Your father went away. Your father left and left.

Your father was forty-six when he did it. They were pills, they were two-toned gelatin, red and white like patriotism. They were a bottle full.

He swallowed sleeping pills and his body wasn’t found for days and was bloated to twice its weight and decomposing, leaking fluids. They said. You weren’t there.

The story is whispered behind the hands of uncles and aunts and cousins.

It was a heart attack.

There are heart attacks and there are heart attacks. That is how things are. His heart attack was a lie and your mother’s was real.

Hearts stop from jumping off mountains or from barbiturates or truck tires. Hearts clog up from bacon.

On a mountain a boy you knew fell and fell. It was June and there were wildflowers blooming. There was foxglove blooming pink like drips of blood and milk.

Your father chopped the heads off geese and plucked their feathers and put their bodies in the freezer. There was a dinner party. One bite, he said. Go on, one bite. You went upstairs and watched a Dracula movie with a goose belly coagulating between your teeth.

One suitcase dropped over on its side.

You knew a boy who fell off a mountain.

Your thumb was bitten by a snapping turtle. You needed a tetanus shot.

On Sunday mornings you all went to church. Sunday evenings the father said grace and cut into a goose, a calf. Lucky. You were all so lucky. Fortune is smiling, your mother said, and you held hands.
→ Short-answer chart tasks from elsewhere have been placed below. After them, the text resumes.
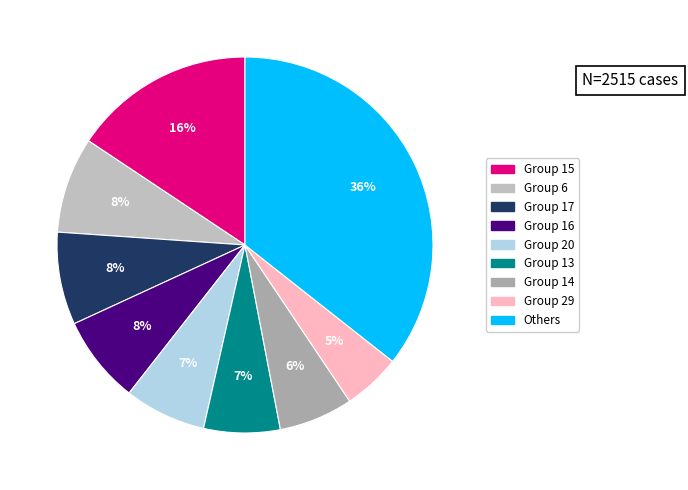

To the nearest percent, what is the difference between the largest and smallest slice percentages?

31%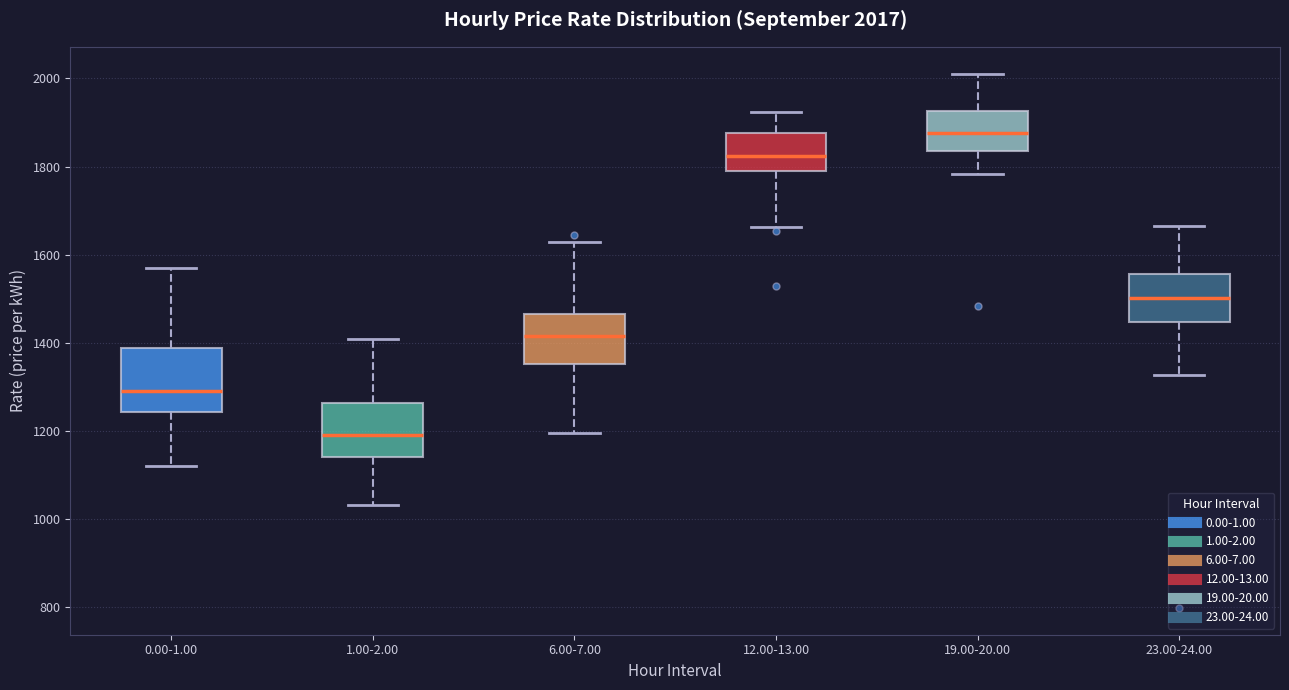

Comparing the boxes themselves (not the whiskers), which one is the tallest?

0.00-1.00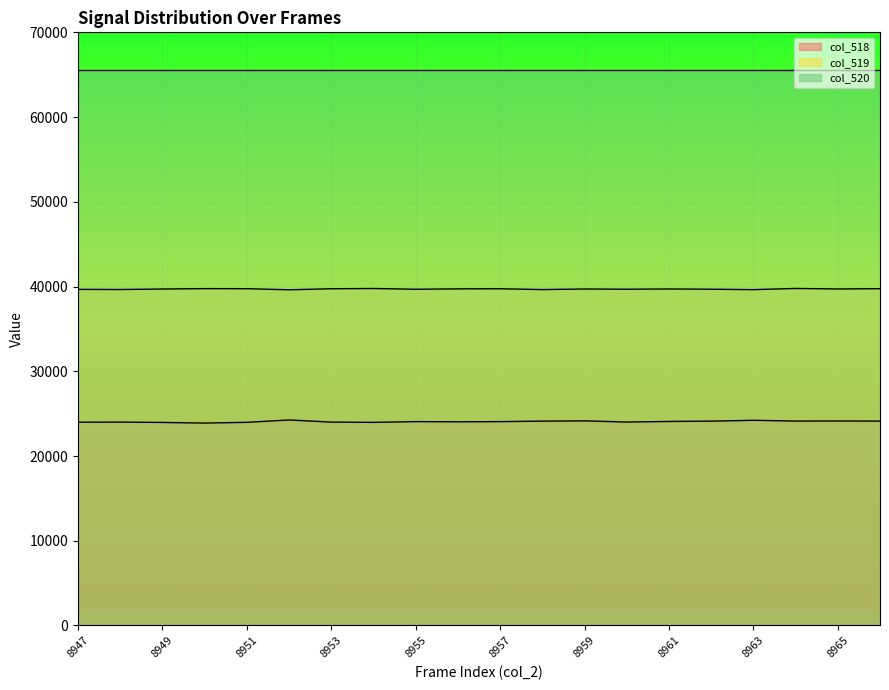

What is the difference between the col_519 values at 8961 and 8955?

34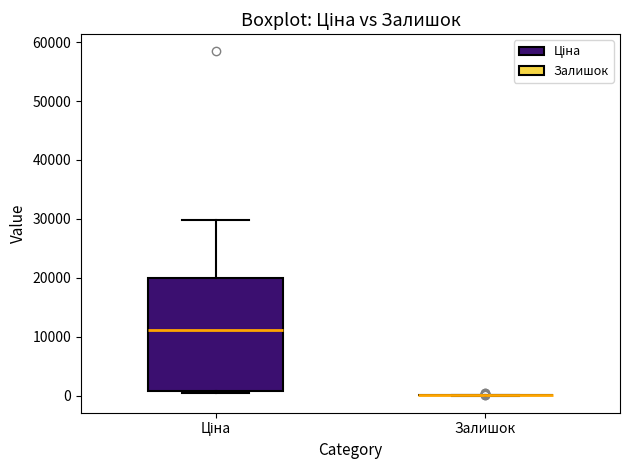

Reading left to right, read every box against the y-axis: the position of its median line, the range the box covers, and the ends of its whiskers. The values are not printed on the chart, so give them approximately, as read against the axis.

Ціна: median 11000, box 1000 to 20000, whiskers 0 to 30000
Залишок: box collapsed to a line at 0, whiskers 0 to 0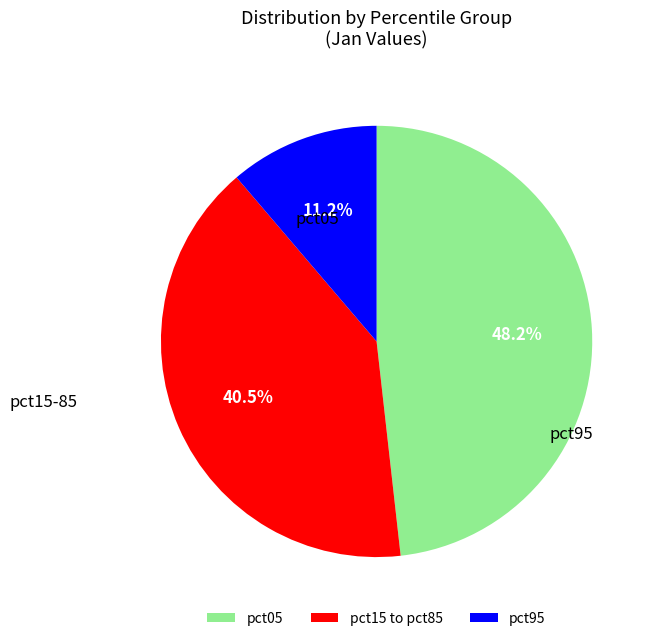

Count the number of slices in the pie.

3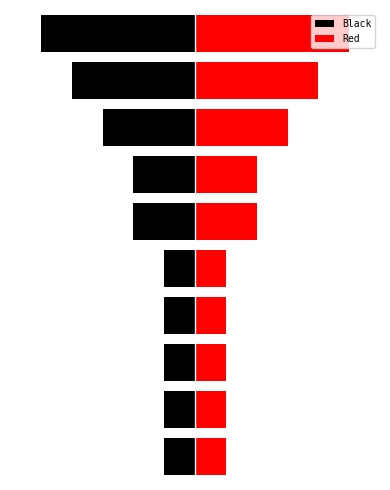

At which label is Black closest to -3?

7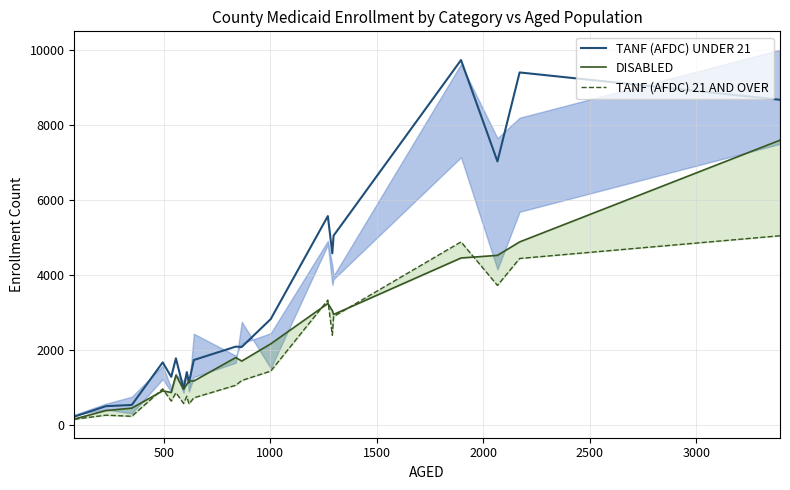

True or false: TANF (AFDC) UNDER 21 and TANF (AFDC) 21 AND OVER cross at least once.

False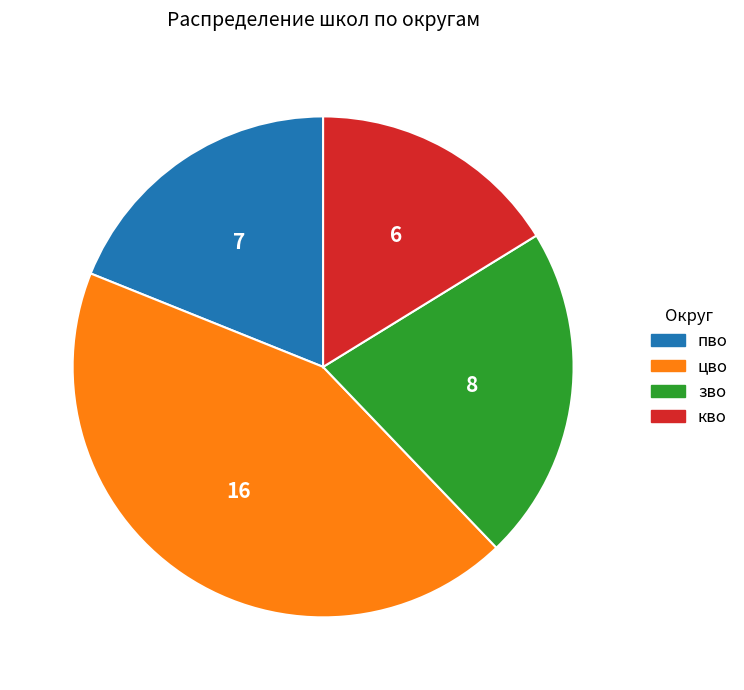

Is there a majority slice in this chart?

No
Later he held a gun to her head. Later she carried suitcases to the porch, grunting.

But she never said, Watch out for splattering blood. You stand now and her fat open heart contracts and pumps, white like a sigh, all that plenty swollen and sutured and taped. Her lips are crusted shut. There is nothing you can do. An old woman wearing a hula skirt gyrates her hips.

This is how things are. Hearts and hearts and flowers everywhere.

You were a sweet little girl, Mommy’s angel.